Reading the records below, count the lines in which the string "Lung" appears; write the number only.

━━━ Excerpted data

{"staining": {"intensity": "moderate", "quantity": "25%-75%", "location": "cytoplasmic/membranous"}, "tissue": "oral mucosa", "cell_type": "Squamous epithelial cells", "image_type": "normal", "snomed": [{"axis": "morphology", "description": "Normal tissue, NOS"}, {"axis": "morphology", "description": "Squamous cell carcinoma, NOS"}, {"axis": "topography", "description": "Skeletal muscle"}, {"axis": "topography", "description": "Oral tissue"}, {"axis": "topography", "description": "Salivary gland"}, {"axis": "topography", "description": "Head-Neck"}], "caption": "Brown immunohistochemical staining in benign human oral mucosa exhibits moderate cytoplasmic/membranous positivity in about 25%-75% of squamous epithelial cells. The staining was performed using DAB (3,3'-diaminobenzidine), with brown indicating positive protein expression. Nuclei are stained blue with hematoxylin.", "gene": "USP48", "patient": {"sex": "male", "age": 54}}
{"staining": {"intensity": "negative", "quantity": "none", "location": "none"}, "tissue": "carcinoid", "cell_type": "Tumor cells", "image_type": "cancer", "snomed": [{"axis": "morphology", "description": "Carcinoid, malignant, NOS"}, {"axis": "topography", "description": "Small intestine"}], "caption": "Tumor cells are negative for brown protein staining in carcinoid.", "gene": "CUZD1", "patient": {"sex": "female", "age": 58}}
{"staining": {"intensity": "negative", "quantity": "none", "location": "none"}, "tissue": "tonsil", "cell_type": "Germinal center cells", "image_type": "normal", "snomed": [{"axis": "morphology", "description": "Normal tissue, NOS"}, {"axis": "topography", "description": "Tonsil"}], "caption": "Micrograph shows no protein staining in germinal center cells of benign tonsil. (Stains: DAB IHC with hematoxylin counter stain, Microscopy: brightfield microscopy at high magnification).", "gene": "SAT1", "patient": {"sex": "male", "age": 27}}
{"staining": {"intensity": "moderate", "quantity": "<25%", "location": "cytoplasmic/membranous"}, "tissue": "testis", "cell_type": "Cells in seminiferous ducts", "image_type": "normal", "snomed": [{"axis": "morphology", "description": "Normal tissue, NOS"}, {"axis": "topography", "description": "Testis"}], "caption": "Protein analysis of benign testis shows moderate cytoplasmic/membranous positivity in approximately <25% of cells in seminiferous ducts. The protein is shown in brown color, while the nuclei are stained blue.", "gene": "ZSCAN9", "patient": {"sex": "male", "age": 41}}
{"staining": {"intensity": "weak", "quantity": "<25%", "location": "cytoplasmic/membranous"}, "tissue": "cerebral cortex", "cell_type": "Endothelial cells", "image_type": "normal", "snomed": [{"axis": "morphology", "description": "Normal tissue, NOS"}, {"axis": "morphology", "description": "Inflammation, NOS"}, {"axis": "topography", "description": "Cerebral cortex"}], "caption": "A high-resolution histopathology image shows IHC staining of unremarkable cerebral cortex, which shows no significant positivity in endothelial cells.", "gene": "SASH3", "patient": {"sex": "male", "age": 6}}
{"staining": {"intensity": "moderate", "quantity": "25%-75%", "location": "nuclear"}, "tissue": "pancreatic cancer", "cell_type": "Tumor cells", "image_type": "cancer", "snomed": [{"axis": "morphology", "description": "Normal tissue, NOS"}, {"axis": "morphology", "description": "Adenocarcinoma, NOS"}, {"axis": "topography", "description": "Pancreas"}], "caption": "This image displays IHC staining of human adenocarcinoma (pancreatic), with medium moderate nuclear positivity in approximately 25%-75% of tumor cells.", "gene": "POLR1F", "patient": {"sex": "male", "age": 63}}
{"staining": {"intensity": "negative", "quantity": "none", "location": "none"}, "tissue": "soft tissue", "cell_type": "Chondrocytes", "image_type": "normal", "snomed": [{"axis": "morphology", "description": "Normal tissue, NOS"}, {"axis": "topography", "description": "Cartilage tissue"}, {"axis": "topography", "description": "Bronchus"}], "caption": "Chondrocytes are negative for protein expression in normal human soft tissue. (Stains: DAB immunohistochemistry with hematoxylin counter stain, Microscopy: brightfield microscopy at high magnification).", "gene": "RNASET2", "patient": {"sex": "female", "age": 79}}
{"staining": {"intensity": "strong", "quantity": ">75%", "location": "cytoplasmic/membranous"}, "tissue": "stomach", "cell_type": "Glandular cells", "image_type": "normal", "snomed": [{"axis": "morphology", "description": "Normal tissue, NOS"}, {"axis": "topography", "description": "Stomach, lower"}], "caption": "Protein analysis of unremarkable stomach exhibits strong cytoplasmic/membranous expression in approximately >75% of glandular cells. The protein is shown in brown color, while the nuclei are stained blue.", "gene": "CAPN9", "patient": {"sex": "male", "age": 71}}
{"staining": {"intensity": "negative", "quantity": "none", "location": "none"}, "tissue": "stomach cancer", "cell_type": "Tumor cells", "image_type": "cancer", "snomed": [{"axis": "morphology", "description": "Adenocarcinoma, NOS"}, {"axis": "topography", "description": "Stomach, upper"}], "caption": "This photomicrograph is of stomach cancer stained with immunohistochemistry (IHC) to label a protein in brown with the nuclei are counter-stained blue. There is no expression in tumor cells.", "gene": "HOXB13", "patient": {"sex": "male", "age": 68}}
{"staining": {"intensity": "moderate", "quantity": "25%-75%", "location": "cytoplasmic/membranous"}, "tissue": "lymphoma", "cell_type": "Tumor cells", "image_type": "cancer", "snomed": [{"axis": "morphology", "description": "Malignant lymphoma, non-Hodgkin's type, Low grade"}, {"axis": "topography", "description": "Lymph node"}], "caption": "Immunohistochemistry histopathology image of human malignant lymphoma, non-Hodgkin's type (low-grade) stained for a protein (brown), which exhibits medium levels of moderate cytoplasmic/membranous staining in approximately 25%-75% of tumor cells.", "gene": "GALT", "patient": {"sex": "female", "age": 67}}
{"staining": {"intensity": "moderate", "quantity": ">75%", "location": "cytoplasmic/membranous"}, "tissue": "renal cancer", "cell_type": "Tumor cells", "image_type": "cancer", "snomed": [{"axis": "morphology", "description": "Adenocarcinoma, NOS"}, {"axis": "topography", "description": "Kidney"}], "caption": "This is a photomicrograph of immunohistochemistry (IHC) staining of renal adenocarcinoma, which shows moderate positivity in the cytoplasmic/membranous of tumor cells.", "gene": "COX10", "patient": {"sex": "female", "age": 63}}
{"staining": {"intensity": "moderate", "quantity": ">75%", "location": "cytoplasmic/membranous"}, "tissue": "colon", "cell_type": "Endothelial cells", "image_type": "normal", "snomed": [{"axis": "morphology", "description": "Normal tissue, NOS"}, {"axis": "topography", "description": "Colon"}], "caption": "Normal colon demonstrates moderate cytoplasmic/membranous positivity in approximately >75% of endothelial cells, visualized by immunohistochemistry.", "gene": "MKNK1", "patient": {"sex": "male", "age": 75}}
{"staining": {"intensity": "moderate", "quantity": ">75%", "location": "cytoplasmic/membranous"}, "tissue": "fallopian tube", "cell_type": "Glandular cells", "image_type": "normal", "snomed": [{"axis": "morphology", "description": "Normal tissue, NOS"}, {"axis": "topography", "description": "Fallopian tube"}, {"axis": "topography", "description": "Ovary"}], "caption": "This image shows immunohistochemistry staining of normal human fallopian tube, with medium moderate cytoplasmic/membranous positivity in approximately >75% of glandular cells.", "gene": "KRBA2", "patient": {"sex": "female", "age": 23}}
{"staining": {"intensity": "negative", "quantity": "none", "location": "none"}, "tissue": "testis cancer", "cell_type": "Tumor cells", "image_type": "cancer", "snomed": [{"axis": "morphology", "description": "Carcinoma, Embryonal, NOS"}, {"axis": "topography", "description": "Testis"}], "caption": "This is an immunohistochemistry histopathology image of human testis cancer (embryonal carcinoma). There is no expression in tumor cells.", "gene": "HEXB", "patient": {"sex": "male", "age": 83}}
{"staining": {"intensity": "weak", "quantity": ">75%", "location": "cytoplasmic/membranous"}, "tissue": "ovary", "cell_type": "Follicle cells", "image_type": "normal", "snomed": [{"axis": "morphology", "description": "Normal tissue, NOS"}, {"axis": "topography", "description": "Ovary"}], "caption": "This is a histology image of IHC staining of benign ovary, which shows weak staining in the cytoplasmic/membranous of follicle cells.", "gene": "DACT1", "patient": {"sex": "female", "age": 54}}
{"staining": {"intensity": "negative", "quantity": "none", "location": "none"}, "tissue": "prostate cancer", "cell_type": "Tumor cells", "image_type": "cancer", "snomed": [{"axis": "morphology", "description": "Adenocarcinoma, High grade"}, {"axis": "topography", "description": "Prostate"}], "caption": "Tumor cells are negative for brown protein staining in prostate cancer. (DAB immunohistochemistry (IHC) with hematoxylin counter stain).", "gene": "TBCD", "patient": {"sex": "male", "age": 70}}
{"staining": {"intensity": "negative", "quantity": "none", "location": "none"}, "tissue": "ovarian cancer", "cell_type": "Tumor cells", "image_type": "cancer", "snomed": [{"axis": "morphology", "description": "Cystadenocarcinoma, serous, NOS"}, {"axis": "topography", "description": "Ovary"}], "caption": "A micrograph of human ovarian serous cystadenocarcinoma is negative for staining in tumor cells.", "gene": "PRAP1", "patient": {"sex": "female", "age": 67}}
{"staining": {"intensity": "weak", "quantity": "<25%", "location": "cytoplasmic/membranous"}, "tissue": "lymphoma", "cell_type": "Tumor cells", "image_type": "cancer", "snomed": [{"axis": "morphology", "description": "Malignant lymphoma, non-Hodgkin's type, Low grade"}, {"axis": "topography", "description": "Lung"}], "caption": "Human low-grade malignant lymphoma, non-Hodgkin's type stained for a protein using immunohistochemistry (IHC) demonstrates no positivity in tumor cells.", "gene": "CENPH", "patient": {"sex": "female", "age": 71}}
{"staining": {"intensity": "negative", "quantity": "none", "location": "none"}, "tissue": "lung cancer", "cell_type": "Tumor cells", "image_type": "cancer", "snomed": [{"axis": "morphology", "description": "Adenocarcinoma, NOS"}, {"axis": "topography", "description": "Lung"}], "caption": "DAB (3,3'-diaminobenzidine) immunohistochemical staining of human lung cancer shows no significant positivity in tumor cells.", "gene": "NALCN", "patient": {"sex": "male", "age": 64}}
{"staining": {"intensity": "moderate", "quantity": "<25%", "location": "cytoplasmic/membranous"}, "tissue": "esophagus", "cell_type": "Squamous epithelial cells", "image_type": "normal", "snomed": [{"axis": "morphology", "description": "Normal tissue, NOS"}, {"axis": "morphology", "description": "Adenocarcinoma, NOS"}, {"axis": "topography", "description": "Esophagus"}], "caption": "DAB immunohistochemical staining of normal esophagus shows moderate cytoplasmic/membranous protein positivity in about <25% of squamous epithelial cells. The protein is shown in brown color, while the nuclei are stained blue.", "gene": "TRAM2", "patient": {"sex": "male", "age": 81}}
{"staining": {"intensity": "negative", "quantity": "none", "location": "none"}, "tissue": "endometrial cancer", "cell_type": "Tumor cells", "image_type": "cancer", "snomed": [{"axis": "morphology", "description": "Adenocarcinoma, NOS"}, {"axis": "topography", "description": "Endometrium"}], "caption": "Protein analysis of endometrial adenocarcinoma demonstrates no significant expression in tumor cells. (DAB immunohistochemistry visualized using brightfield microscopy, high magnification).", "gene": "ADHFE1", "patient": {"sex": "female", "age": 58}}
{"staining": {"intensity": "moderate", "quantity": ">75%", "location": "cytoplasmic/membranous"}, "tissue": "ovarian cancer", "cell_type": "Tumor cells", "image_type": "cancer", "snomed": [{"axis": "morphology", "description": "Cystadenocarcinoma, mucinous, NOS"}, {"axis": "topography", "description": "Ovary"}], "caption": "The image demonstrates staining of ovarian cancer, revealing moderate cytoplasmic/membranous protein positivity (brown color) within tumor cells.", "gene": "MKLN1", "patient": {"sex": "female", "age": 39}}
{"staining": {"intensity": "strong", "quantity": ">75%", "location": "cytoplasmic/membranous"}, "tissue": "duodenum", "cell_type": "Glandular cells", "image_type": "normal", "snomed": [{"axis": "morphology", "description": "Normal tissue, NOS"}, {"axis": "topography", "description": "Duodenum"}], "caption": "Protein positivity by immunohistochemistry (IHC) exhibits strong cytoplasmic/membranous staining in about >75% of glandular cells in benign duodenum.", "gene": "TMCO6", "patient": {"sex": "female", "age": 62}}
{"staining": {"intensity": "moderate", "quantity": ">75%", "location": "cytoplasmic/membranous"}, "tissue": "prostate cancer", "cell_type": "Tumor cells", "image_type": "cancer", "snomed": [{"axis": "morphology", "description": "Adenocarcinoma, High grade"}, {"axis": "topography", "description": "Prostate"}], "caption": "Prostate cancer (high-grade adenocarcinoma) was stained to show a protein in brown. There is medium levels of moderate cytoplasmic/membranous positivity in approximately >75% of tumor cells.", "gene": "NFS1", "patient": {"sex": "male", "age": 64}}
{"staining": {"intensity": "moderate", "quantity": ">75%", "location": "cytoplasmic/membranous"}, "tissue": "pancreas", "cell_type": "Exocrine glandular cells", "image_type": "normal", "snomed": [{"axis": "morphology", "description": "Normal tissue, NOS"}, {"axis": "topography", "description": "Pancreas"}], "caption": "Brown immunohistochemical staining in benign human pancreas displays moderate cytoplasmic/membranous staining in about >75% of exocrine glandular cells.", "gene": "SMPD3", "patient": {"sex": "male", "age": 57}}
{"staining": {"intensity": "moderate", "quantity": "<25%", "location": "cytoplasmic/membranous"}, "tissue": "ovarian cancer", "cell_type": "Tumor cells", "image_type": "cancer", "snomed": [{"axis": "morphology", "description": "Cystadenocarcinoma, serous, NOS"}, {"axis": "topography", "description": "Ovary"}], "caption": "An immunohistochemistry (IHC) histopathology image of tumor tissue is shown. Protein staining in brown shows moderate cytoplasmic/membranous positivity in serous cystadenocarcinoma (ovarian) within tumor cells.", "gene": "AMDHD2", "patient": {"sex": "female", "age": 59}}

━━━━━━

Response to this task
2